The lawsuit claims that the inspector visited the Championship Adventures booth when Dixon was not there to conduct an ‘inspection’ of the two-seater. Dixon claims that the expired sticker was because the dragster was previous commissioned to compete in the NHRA.
“No one had removed the sticker, as there was no need to remove an expired sticker when the car was not built as a competition car,” according to the complaint.
The NHRA inspector in question requested that the sticker be covered up.
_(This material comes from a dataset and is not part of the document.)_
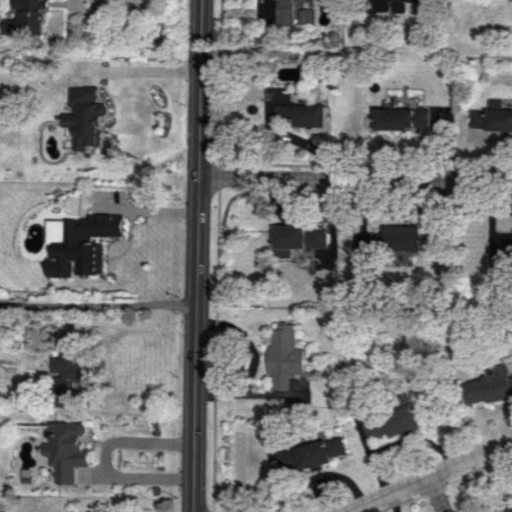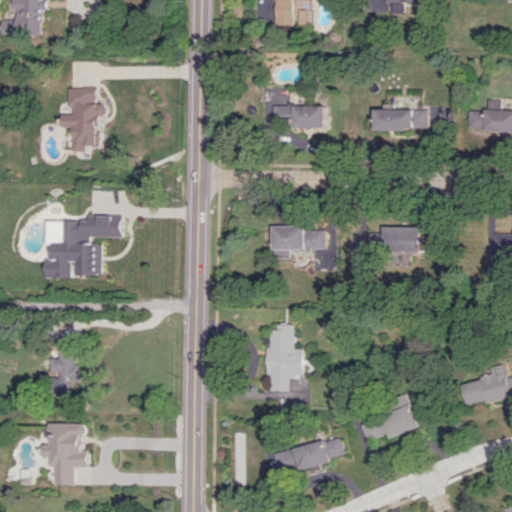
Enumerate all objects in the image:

A person at the booth removed the sticker, which Dixon later found out about.
Following the SEMA show, Dixon reportedly received a “statement of action against participant” from the NHRA. In the letter, it alleged that he had violated terms and was suspended indefinitely.
He could not work as a driver, team owner, or crew member under the suspension. The letter claimed that the sticker “implied NHRA’s approval” on the dragster when that was not what Dixon intended for it to be.
“As you were told by NHRA officials on multiple occasions, NHRA has not and will not approve a two-seat top fuel dragster for a variety of reasons,” the notice stated. “The two-seat top fuel dragster concept presents serious safety concerns that have not been satisfied and that we do not believe can be satisfied.”
He also admitted that the suspension had ‘crushed him.’
Dixon said that he attempted to appeal the decision on numerous occasions. But he believed it was a ‘sham.’
“NHRA in its more than 66-year history has never announced that an expired sticker must be removed, nor had it ever issued a penalty for the display of an expired sticker,” Dixon’s complaint stated. “NHRA’s intent was not to protect the integrity of NHRA-sanctioned races; NHRA intended to destroy [Dixon’s] ability to compete in the markets at issue in this case.”
The lawsuit also claims that Dixon could not have counsel, or see the things that the NHRA has against him in this case.
One year ago, the NHRA claimed he could not compete as a driver or owner if he never raced the two-seat dragster ever again. They also asked him to destroy the car.
The NHRA declared “Mr. Dixon guilty of all charges, but with his suspension purportedly lifted for ‘time served’” in July 2018.
Dixon had his two-seater banned from all of the NHRA member tracks. In addition, according to the lawsuit, the governing body asked ‘others not to do business with Dixon.’
The NHRA does have two-seater experiences at their national events, and even come to their member tracks. One of them is the Doug Foley Pure Speed Racing company — which Foley sold in 2018.
“NHRA member track owners had no choice but to comply with NHRA’s request given NHRA’s monopolistic power over professional drag racing and its concomitant power over member tracks’ financial wellbeing,” the complaint stated.
Dixon claims that he has lost his source of income by not being able to compete. He believes his income will continue to be impacted until the NHRA “correct those defamatory statements.”
He is seeking damages in the lawsuit. Besides the damages, he is also asking for the NHRA to cover his attorney’s fees and a jury trial. Dixon is demanding that the governing body clear his name.
“Technically the [suspension has] been dropped, but they haven’t let anybody know that,” he said.